Wednesday, March 12, 2008

SATC: Episodes 1-3

Every 2 years or so, I seem to revisit Sex and the City. At least some of the episodes. On DVD. Don't do the syndication thing. I do it to glean different things as I get older. Lame, right? But seriously, for some reason I appreciate it on different levels during every biannual semi-marathon because of the wisdom age brings. Yeah, yeah. I just sounded completely gay. One of my few definitive "chick" things. So why not rewatch the episodes before the movie comes out? And this time, I'm gonna watch all of them.  

I just stubbed my toe and its throbbing in pain. And typing on my laptop in bed. It's so Carrie! No, I'm just kidding (about the last part).
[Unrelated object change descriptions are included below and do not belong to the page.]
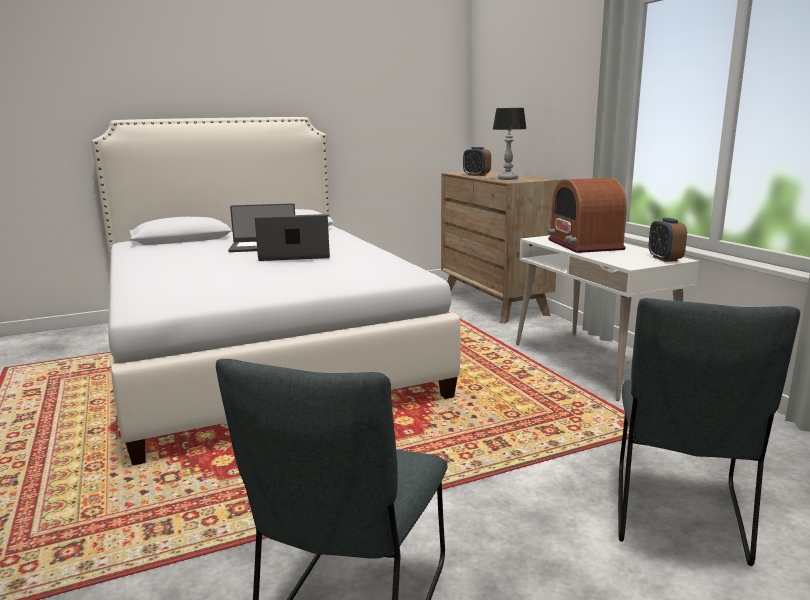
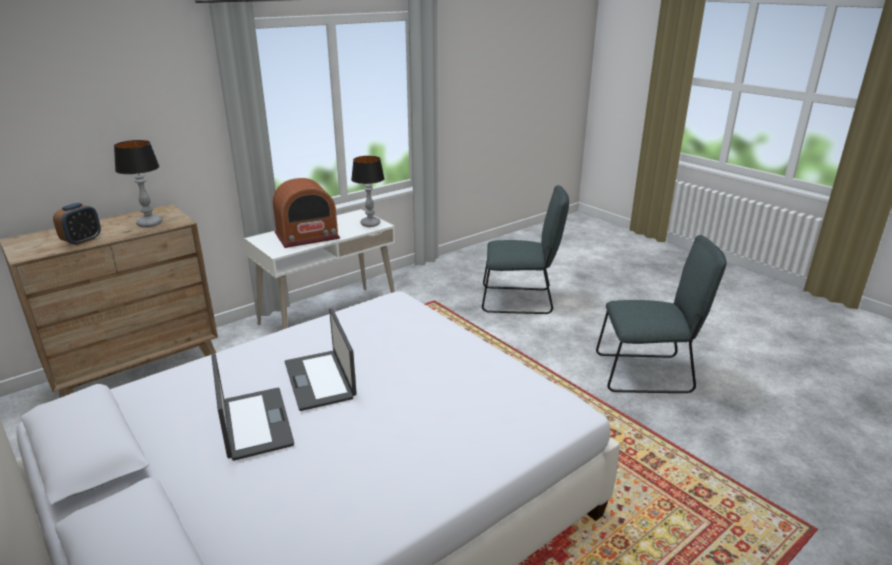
camera: 105 degrees left, 10 degrees up
(631, 262) = (370, 224): none -> table lamp
(665, 259) = (358, 216): alarm clock -> none

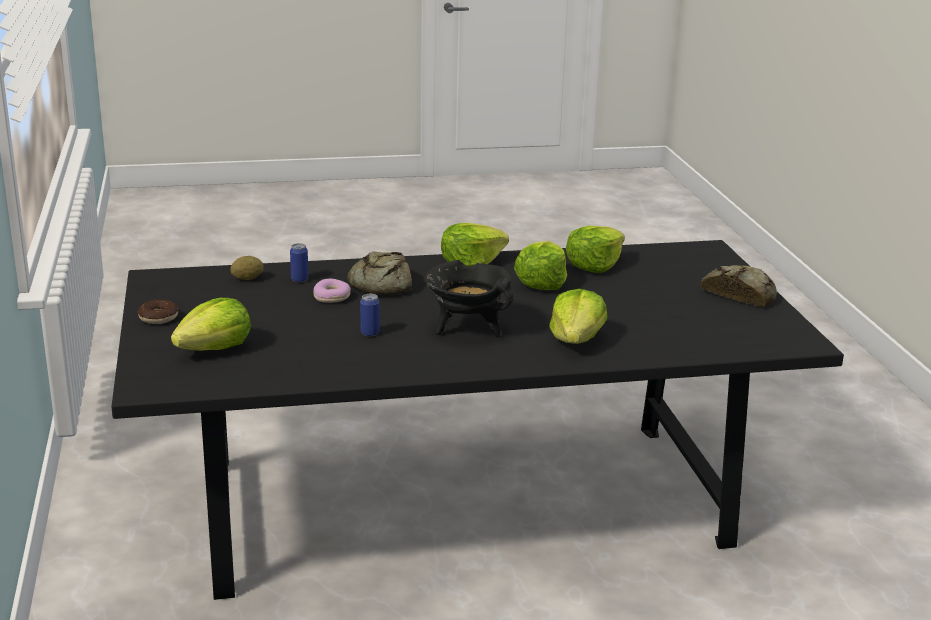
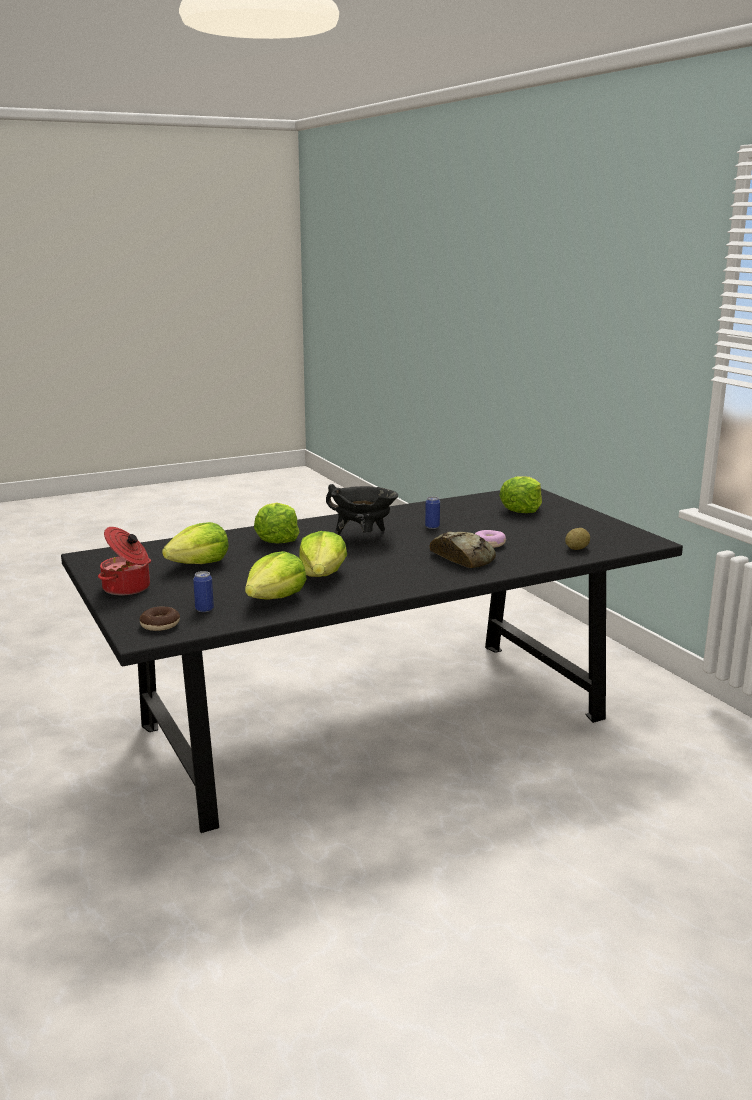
camera: 165 degrees right, 5 degrees down
(158, 318) = (590, 519): donut -> donut (160, 625)
(299, 279) = (535, 553): can -> can (204, 609)
(471, 263) = (400, 585): lettuce -> lettuce (199, 564)
(740, 294) = (127, 588): bread -> cooking pot

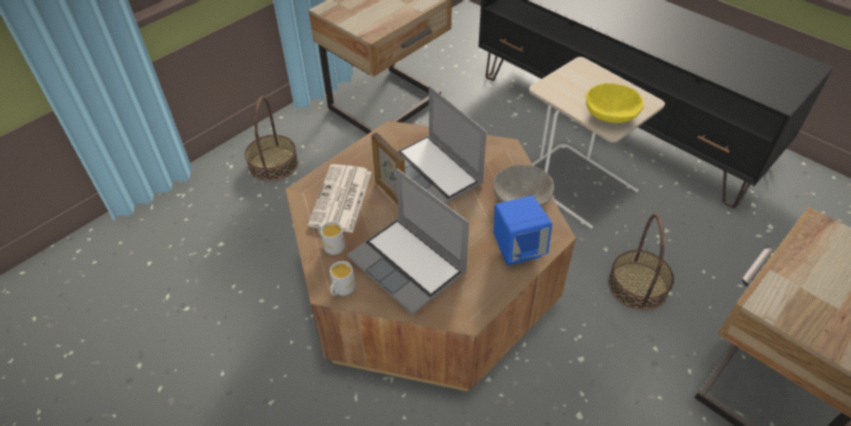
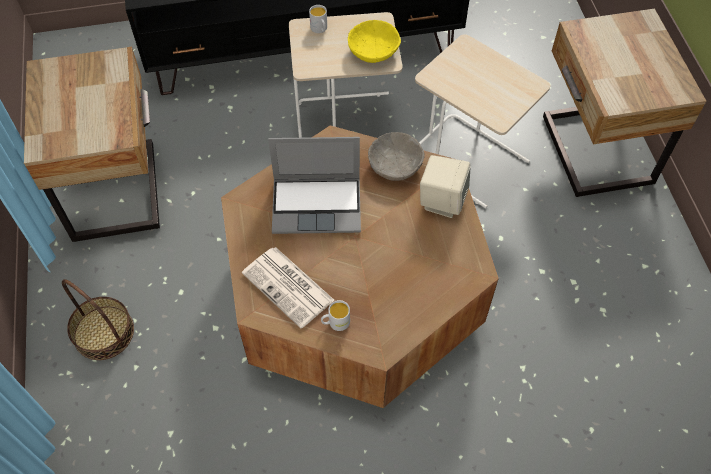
camera: 55 degrees left, 10 degrees up
(341, 290) = (389, 341): white mug -> white mug (320, 29)
(390, 193) = (312, 248): picture frame -> none
(409, 265) = (402, 280): laptop -> none
(518, 249) = (442, 201): blue speaker -> beige speaker
(638, 286) = (469, 159): basket -> beige side table

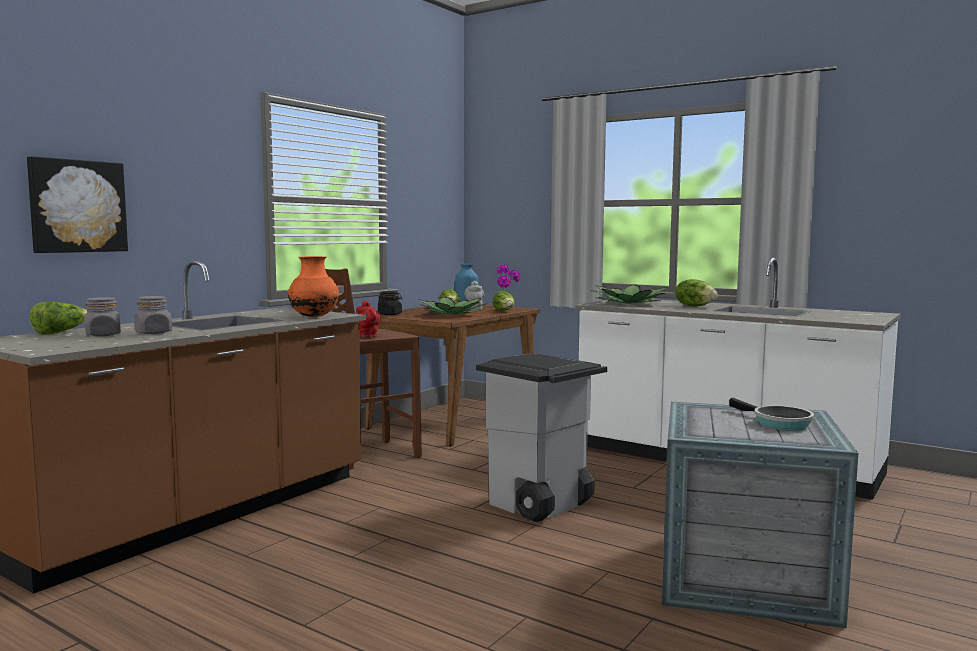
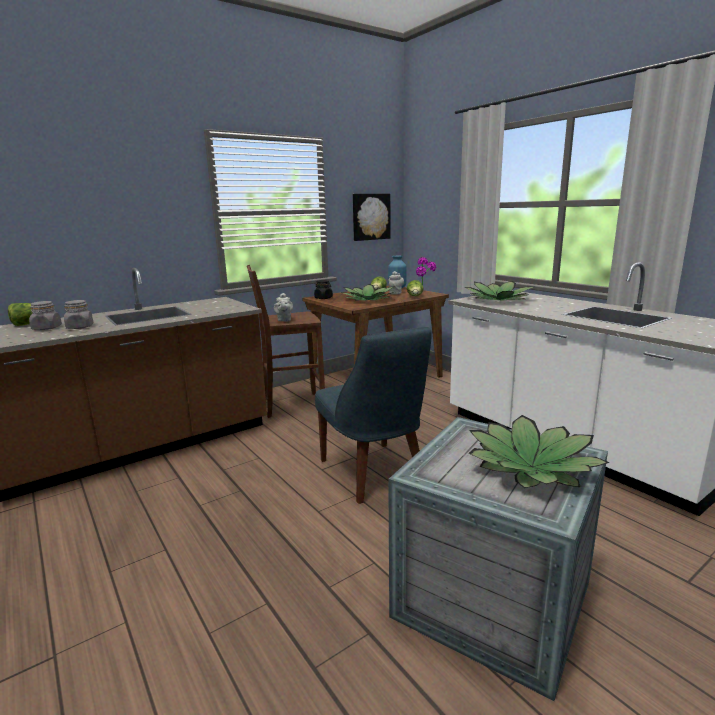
camera: 20 degrees right, 10 degrees up
(77, 206) = (53, 230): picture -> picture (370, 217)
(314, 317) = (220, 310): orange vase -> none
(367, 336) = (284, 320): red teapot -> grey teapot
(539, 505) = (374, 474): grey trash can -> blue chair
(695, 306) = (556, 306): lettuce -> none
(778, 423) = (531, 467): frying pan -> potted plant

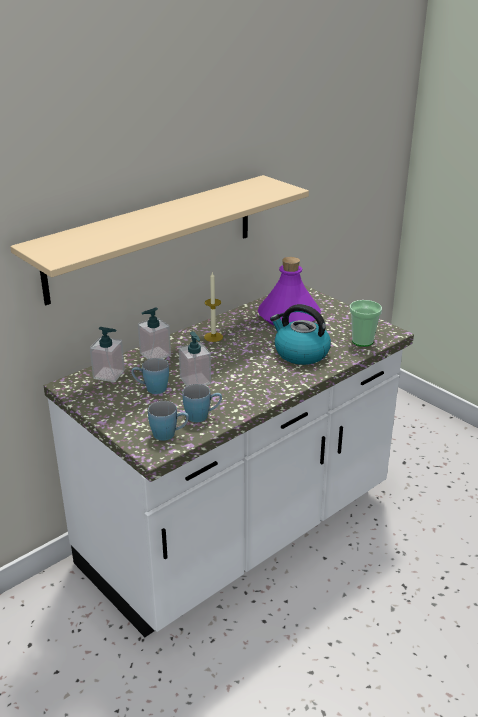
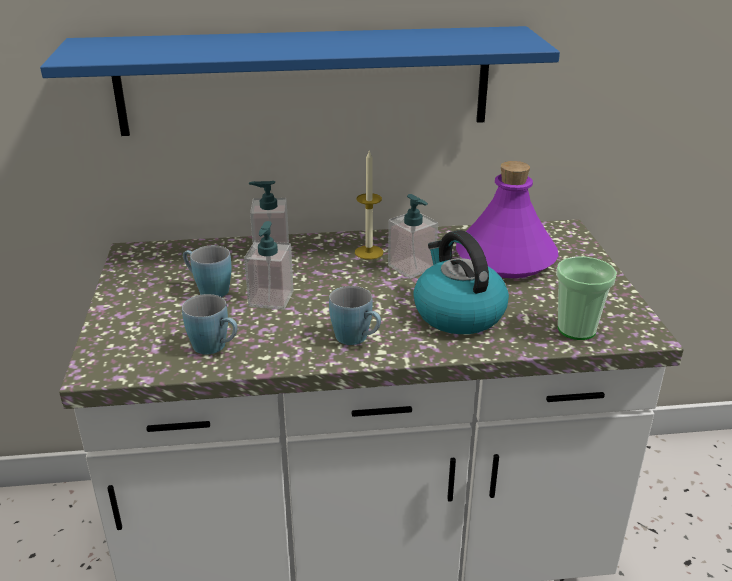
camera: 35 degrees right, 0 degrees up
(109, 374) = (189, 255): soap dispenser -> soap dispenser (412, 267)
(152, 237) = (305, 81): beige shelf -> blue shelf
(169, 434) = (145, 354): blue mug -> blue mug (357, 339)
I cannot understand how this show is 10 years old. I grow nostalgic for the time when you could smoke in public places and decide to break my personal rules and have one in my bed. Because I'm so Carrie Bradshaw! The job description "website creator" is mentioned in the same breath as "publishing executive" and some other stuff. The dial-up world was sooooo cute, wasn't it? I realize I celebrated my 30th birthday at Lucky Cheng's last year. My toe is throbbing. I wonder why they never brought back Kurt Harrington, who Carrie sleeps with "like a man" even though he screwed her over at ages 26, 29 and 31. Because in actuality, you bump into those a lot. I still don't get Charlotte and I still absoeffinglutely love Big. And my toe is still throbbing.

Models & Mortals
Did Carrie have more straight male friends when this show began? Oh wow, I forgot how large the cell phone was in 1998. "I believe there is curse put on the head of anybody who tries to fix up their friends." Amen, Carrie, Amen. The underwear model Stanford manages has odd jettisoning shoulder bones. My toe is still throbbing. I am wondering why I still live in Boston when NYC is so damn close. Not because I think this show is a realistic depiction, but because I like it better. "I thought I had come to terms with my looks when I turned 30...", uh oh, this changes? (SEE? Gleaning new things here, gleaning new things.)

Bay of Married Pigs
This episode begins with Carrie going to the Hamptons and carrying one of those atrocious Vera Bradley bag. I am now wondering if this is what made those dreadful things so popular. Vera Bradley bags are some of the most terrible things ever constructed of fabric. My toe may have stopped throbbing. Do I fear married people? Do they fear me? Do I think I'm the "marrying kind"? Have I ever been on a surprise fix-up? No. I would like to think my friends know better. The "marrying guy" is dreadful and reminding me of some really bad dates. If a guy busted out a baby mobile in front of me, I don't even know if I could be polite. Should I wear more dresses? Oh wow, the "angry wife" who retrieves her broker husband from Samantha is totally the chick who plays Stabler's baby factory on L&O: SVU. My head is spinning from this contemplation!